A regression-based QSAR-model to predict acute toxicity of aromatic chemicals in tadpoles of the Japanese brown frog (Rana japonica): Calibration, validation, and future developments to support risk assessment of chemicals in amphibians

Abstract

Amphibian populations are undergoing a global decline worldwide. Such decline has been attributed to their unique physiology, ecology, and exposure to multiple stressors including chemicals, temperature, and biological hazards such as fungi of the Batrachochytrium genus, viruses such as Ranavirus, and habitat reduction. There are limited toxicity data for chemicals available for amphibians and few quantitative structure-activity relationship (QSAR) models have been developed and are publicly available. Such QSARs provide important tools to assess the toxicity of chemicals particularly in a data poor context. QSARs provide important tools to assess the toxicity of chemicals particularly when no toxicological data are available.
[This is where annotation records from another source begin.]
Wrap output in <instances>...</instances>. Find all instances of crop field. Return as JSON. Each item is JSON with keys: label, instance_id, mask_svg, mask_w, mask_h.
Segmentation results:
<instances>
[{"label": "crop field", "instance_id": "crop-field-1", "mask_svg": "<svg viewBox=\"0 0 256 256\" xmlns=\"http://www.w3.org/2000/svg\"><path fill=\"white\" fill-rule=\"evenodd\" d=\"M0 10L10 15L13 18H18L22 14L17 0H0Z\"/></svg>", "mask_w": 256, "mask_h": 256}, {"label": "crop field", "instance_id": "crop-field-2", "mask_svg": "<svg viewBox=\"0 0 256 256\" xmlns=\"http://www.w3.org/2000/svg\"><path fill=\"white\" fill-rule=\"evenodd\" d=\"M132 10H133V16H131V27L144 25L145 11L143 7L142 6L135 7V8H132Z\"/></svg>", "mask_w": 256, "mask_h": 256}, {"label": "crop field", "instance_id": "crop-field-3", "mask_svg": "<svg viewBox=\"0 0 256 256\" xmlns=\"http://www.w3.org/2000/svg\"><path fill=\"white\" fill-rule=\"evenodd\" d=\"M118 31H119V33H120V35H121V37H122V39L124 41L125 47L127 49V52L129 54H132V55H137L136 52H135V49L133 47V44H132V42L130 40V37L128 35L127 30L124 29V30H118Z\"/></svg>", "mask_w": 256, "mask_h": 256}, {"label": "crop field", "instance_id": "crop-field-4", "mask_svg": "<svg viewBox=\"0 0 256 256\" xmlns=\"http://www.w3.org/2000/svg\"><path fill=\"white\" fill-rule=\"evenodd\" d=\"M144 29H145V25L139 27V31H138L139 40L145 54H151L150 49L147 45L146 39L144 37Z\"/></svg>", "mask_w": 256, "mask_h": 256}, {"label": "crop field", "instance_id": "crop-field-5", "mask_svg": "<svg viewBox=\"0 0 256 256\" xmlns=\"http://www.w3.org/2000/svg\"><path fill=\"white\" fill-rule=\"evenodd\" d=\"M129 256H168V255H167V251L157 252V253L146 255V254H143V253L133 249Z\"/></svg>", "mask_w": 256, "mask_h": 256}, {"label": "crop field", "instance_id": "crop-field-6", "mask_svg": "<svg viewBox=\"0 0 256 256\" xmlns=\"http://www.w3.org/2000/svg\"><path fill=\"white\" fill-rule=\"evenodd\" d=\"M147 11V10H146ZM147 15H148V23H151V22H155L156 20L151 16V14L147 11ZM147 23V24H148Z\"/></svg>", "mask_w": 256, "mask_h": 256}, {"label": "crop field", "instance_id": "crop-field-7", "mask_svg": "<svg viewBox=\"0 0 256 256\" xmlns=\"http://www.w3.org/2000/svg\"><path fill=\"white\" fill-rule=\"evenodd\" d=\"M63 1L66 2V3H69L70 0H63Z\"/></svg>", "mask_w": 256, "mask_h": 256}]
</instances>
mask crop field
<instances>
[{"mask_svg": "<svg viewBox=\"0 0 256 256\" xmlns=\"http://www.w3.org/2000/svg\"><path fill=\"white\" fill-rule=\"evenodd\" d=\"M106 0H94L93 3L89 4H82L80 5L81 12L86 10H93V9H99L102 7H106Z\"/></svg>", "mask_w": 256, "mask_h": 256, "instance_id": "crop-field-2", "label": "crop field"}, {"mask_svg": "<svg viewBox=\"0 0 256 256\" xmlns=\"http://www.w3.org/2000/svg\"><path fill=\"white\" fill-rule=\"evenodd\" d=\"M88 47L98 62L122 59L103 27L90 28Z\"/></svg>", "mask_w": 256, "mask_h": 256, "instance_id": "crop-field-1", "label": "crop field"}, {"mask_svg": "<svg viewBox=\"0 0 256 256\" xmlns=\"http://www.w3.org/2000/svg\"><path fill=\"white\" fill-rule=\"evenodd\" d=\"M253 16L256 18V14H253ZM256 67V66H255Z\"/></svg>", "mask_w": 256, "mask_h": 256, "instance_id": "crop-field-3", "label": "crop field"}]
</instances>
This manuscript provides a description and validation of a regression-based QSAR model to predict, in a quantitative manner, acute lethal toxicity of aromatic chemicals in tadpoles of the Japanese brown frog (Rana japonica). QSAR models for acute median lethal molar concentrations (LC50-12 h) of waterborne chemicals using the Monte Carlo method were developed. The statistical characteristics of the QSARs were described as average values obtained from five random distributions into training and validation sets. Predictions from the model gave satisfactory results for the overall training set (R2 = 0.72 and RMSE = 0.33) and were even more robust for the validation set (R2 = 0.96 and RMSE = 0.11). Further development of QSAR models in amphibians, particularly for other life stages and species, are discussed.